◆ **Records for processing**
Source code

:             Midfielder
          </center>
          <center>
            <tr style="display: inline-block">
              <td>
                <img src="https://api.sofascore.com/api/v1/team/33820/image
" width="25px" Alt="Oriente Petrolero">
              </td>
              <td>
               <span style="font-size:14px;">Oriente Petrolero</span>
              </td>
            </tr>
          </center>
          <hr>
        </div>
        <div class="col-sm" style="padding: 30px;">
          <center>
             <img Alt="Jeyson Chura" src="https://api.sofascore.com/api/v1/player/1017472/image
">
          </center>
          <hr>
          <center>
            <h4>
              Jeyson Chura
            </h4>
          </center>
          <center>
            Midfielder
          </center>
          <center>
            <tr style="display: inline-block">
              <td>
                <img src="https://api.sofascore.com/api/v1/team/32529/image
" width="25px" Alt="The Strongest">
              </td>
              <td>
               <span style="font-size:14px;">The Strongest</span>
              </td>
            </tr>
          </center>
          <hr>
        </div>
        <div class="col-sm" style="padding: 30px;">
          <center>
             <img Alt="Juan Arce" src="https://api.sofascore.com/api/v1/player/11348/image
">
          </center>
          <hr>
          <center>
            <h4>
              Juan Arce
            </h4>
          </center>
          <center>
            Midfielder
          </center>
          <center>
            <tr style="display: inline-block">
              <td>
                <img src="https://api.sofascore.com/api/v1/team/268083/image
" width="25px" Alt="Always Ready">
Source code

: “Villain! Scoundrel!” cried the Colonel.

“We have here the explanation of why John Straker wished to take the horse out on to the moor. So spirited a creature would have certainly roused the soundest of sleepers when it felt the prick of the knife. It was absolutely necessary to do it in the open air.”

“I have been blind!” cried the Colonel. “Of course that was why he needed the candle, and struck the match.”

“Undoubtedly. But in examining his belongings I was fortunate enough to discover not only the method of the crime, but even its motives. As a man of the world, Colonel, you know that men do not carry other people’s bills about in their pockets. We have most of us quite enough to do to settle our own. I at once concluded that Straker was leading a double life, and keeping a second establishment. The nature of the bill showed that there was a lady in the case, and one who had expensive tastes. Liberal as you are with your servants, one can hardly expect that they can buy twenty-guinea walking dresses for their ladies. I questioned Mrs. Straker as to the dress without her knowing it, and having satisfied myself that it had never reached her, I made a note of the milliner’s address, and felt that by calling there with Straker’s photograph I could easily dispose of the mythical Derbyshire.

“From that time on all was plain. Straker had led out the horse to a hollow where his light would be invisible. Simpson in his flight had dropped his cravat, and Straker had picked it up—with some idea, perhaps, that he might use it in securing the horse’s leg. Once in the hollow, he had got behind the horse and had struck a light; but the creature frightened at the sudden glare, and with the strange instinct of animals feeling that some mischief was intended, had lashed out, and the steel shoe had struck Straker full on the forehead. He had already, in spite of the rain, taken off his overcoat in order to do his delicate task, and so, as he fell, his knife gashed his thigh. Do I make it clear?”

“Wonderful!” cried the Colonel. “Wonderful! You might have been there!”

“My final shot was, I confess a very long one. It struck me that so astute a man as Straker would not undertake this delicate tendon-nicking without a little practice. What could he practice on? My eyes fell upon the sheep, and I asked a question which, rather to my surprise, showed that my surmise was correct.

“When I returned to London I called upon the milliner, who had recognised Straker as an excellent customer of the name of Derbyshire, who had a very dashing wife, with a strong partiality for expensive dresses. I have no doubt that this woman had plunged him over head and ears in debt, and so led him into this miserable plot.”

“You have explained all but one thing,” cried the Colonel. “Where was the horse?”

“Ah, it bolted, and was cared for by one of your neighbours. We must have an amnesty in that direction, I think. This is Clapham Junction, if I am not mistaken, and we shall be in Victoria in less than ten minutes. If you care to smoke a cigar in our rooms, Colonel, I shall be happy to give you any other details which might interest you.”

◆ **Task to carry out**
Count the lines of the material that include the word "Oriente", then state only the total.

◆ **Result for this exercise**
2